The ability to recognize changes in temperature is vitally important to survival in most species. The thermosensory system can keep an animal (or human) from exposure to extreme temperatures (such as the jerk reflex when touching a hot stove). It can help an animal find an appropriate environment in which to live. Some animals can even use it to find prey. A snake, for example, has infrared sensors in its facial pit; these sensors can detect a 0.003°C change in temperature, allowing the snake to catch prey even in the dark. A human can sense temperature changes as small as 0.1°C. Thermosensory behavior is even seen in the common fruit fly, Drosophila melangastor. But the genetic and molecular mechanisms behind this behavior are not yet fully understood.
Dr. Garrity’s lab uses both the adult and larval fruit fly to study these mechanisms. D. melangastor larvae are quite sensitive to temperature changes, and, when placed on a dish that is cool on one side and warm on the other, they will move toward the cooler side. The Garrity lab has identified a gene, dTRP1a, which is essential for thermotaxis, the recognition of temperature. When this gene is knocked out in larvae, they can no longer make the choice between cool and hot. Dr. Garrity’s team found that dTRP1a is needed for thermotaxis in both larvae and adults, but not for high-temperature recoil, a behavior in flies similar to jerking away from a hot stove. Flies lacking in dTRP1a are still able to exhibit recoil behavior, meaning there is a separate neural circuit involved.

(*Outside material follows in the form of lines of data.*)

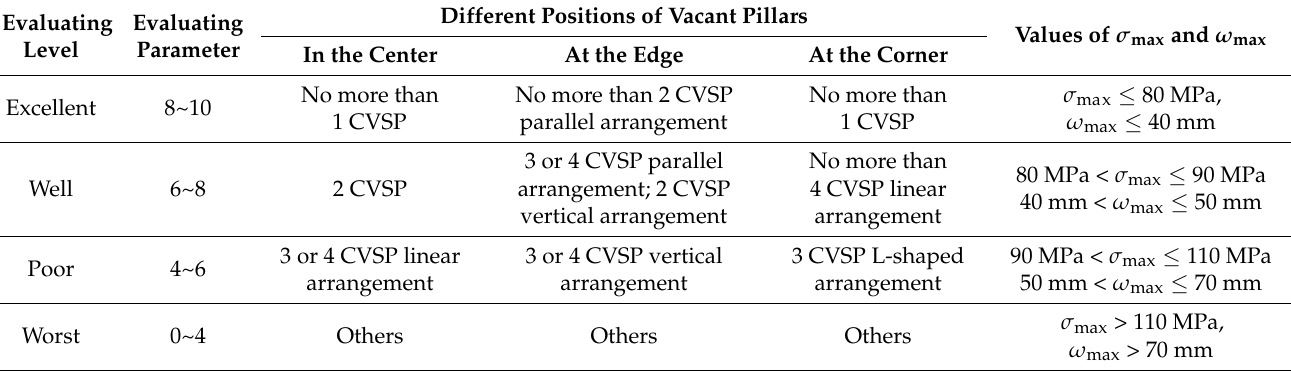
Table 3. Vacant Pillar Evaluation basis [18].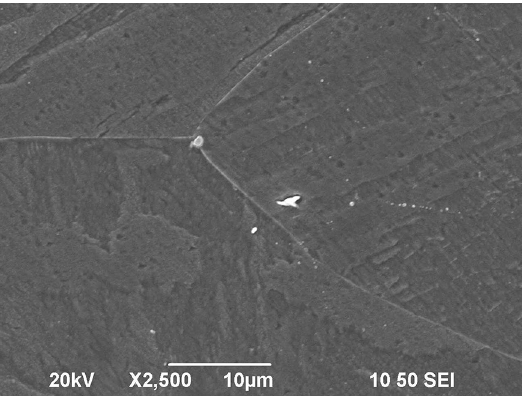
Figure 7. SEM image of solution heat treated specimen. The EDS analysis (Table 4) show that white precipitate is enriched in Mo and Ti (Vilella etch).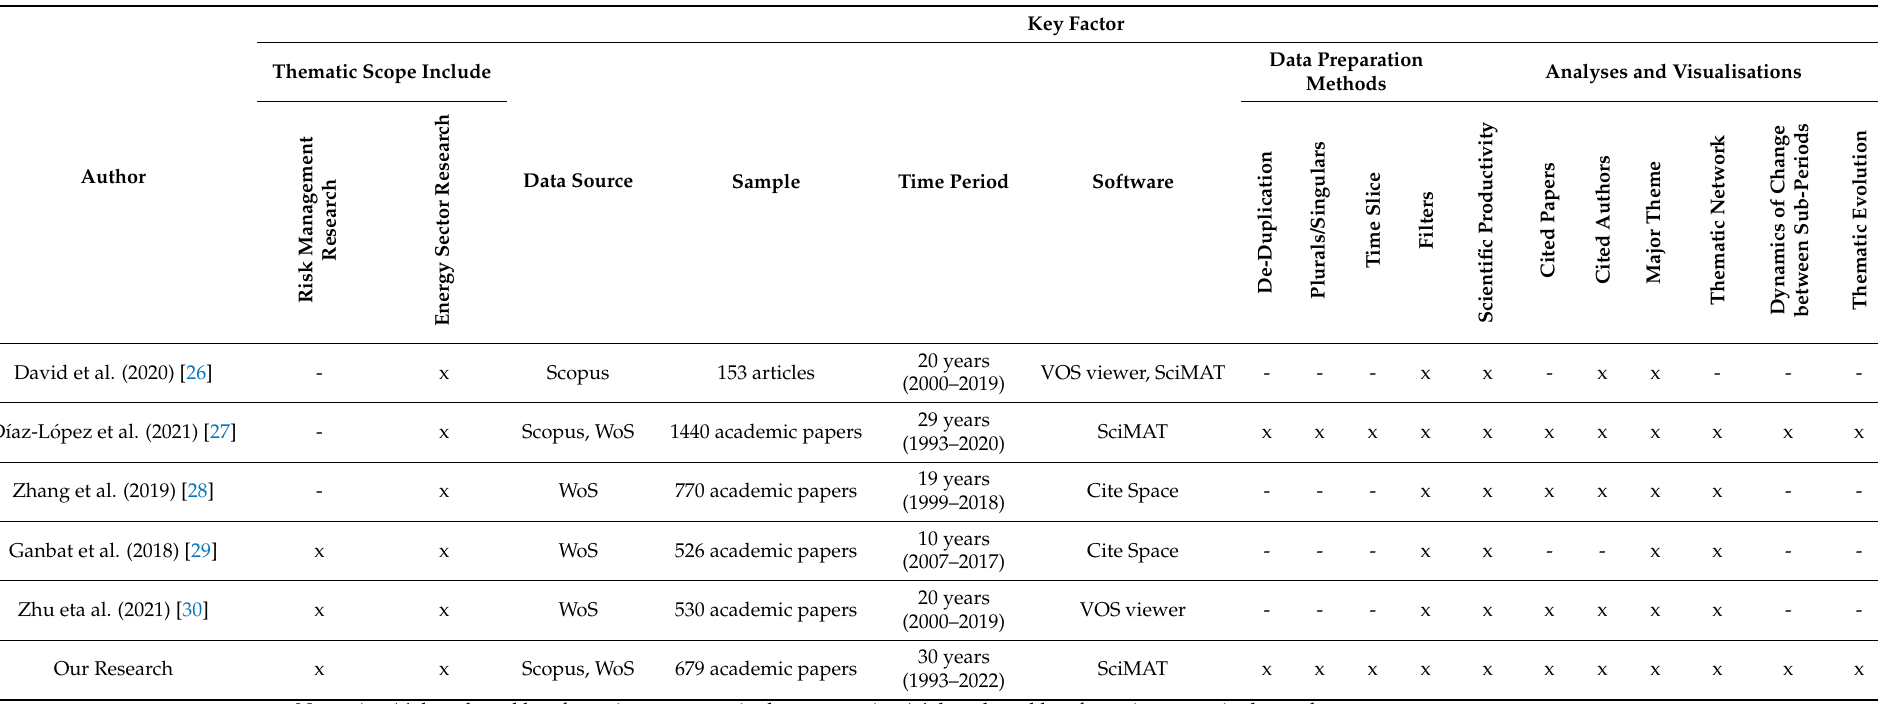
Table 1. A comparison of our study with similar studies on approaches to mapping risk management issues in the energy sector—key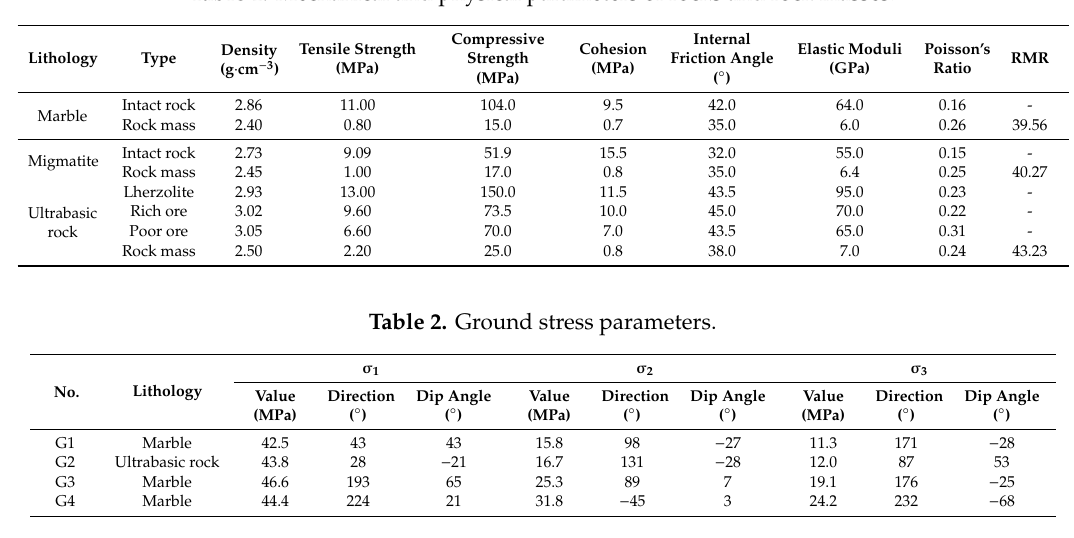
Table 1. Mechanical and physical parameters of rocks and rock masses.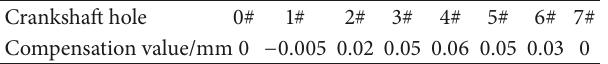
Figure 6: The design deflection curve of crankshaft hole of engine block. Table 1: Machining compensation value of crankshaft hole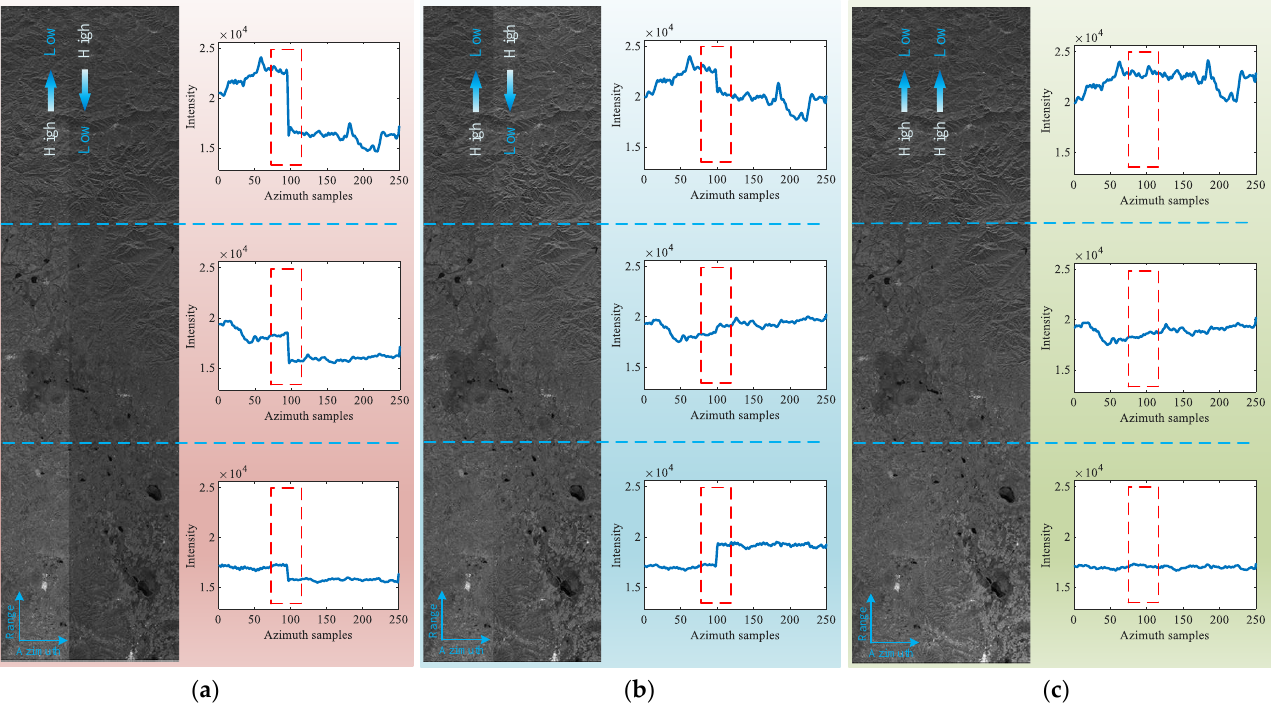
Figure 8. Image preprocessing experiment: ( a ) result without preprocessing; ( b ) result with the classic Wallis filter (the existing method of traditional process); ( c ) result with the improved Wallis filter (the method we proposed).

Dr. Garrity ended his talk with a discussion of a new comparative study the lab is involved in, comparing D. melangastor with another type of fruit fly, Drosophila mojanvensis, which lives in the Sonoran desert. These flies live in cacti and can survive temperatures up to 110°F. They are comparing the two dTRP1a genes to see what differences between them can account for the different heat thresholds seen in these two related species.